Stored entries:
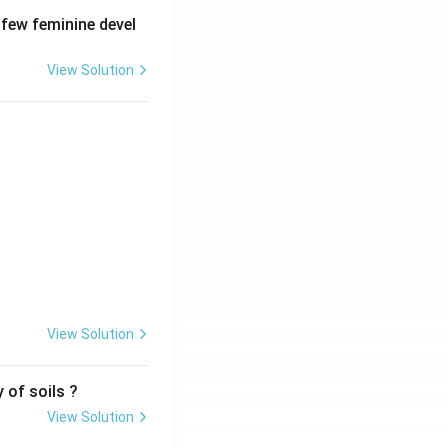
 few feminine devel
View Solution
View Solution
 of soils ?
View Solution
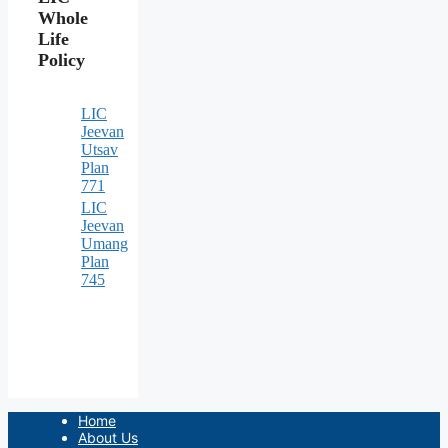
Whole
Life
Policy
LIC
Jeevan
Utsav
Plan
771
LIC
Jeevan
Umang
Plan
745
Home
About Us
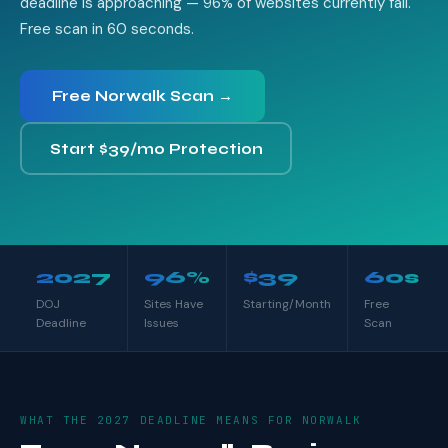
deadline is approaching — 96% of websites currently fail.
Free scan in 60 seconds.
Free Norwalk Scan →
Start $39/mo Protection
2027
96%
$39
60s
DOJ
Sites Have
Starting/Month
Free
Deadline
Issues
Scan
WHAT THE 2027 DEADLINE MEANS FOR NORWALK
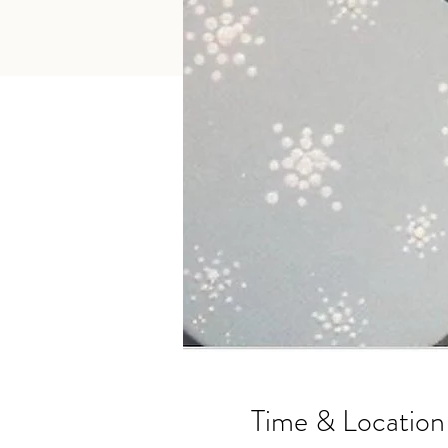
Time & Location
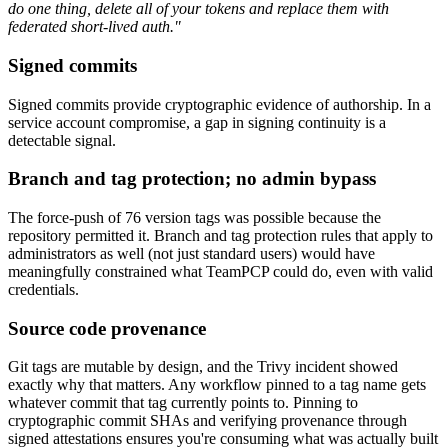
do one thing, delete all of your tokens and replace them with
federated short-lived auth."
Signed commits
Signed commits provide cryptographic evidence of authorship. In a
service account compromise, a gap in signing continuity is a
detectable signal.
Branch and tag protection; no admin bypass
The force-push of 76 version tags was possible because the
repository permitted it. Branch and tag protection rules that apply to
administrators as well (not just standard users) would have
meaningfully constrained what TeamPCP could do, even with valid
credentials.
Source code provenance
Git tags are mutable by design, and the Trivy incident showed
exactly why that matters. Any workflow pinned to a tag name gets
whatever commit that tag currently points to. Pinning to
cryptographic commit SHAs and verifying provenance through
signed attestations ensures you're consuming what was actually built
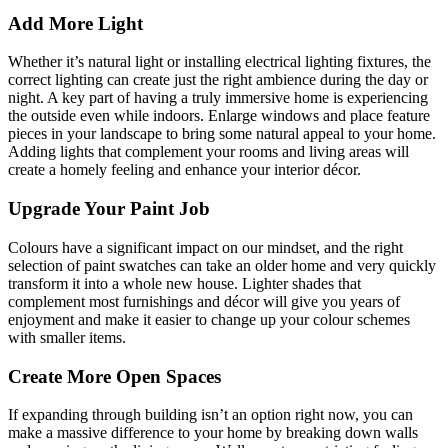
Add More Light
Whether it’s natural light or installing electrical lighting fixtures, the
correct lighting can create just the right ambience during the day or
night. A key part of having a truly immersive home is experiencing
the outside even while indoors. Enlarge windows and place feature
pieces in your landscape to bring some natural appeal to your home.
Adding lights that complement your rooms and living areas will
create a homely feeling and enhance your interior décor.
Upgrade Your Paint Job
Colours have a significant impact on our mindset, and the right
selection of paint swatches can take an older home and very quickly
transform it into a whole new house. Lighter shades that
complement most furnishings and décor will give you years of
enjoyment and make it easier to change up your colour schemes
with smaller items.
Create More Open Spaces
If expanding through building isn’t an option right now, you can
make a massive difference to your home by breaking down walls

* Job: Apart from the pictures, every line above must be repeated exactly.

* Exercise response:
 few feminine devel
View Solution
View Solution
 of soils ?
View Solution
Whole
Life
Policy
LIC
Jeevan
Utsav
Plan
771
LIC
Jeevan
Umang
Plan
745
Home
About Us
deadline is approaching — 96% of websites currently fail.
Free scan in 60 seconds.
Free Norwalk Scan →
Start $39/mo Protection
2027
96%
$39
60s
DOJ
Sites Have
Starting/Month
Free
Deadline
Issues
Scan
WHAT THE 2027 DEADLINE MEANS FOR NORWALK
Time & Location
do one thing, delete all of your tokens and replace them with
federated short-lived auth."
Signed commits
Signed commits provide cryptographic evidence of authorship. In a
service account compromise, a gap in signing continuity is a
detectable signal.
Branch and tag protection; no admin bypass
The force-push of 76 version tags was possible because the
repository permitted it. Branch and tag protection rules that apply to
administrators as well (not just standard users) would have
meaningfully constrained what TeamPCP could do, even with valid
credentials.
Source code provenance
Git tags are mutable by design, and the Trivy incident showed
exactly why that matters. Any workflow pinned to a tag name gets
whatever commit that tag currently points to. Pinning to
cryptographic commit SHAs and verifying provenance through
signed attestations ensures you're consuming what was actually built
Add More Light
Whether it’s natural light or installing electrical lighting fixtures, the
correct lighting can create just the right ambience during the day or
night. A key part of having a truly immersive home is experiencing
the outside even while indoors. Enlarge windows and place feature
pieces in your landscape to bring some natural appeal to your home.
Adding lights that complement your rooms and living areas will
create a homely feeling and enhance your interior décor.
Upgrade Your Paint Job
Colours have a significant impact on our mindset, and the right
selection of paint swatches can take an older home and very quickly
transform it into a whole new house. Lighter shades that
complement most furnishings and décor will give you years of
enjoyment and make it easier to change up your colour schemes
with smaller items.
Create More Open Spaces
If expanding through building isn’t an option right now, you can
make a massive difference to your home by breaking down walls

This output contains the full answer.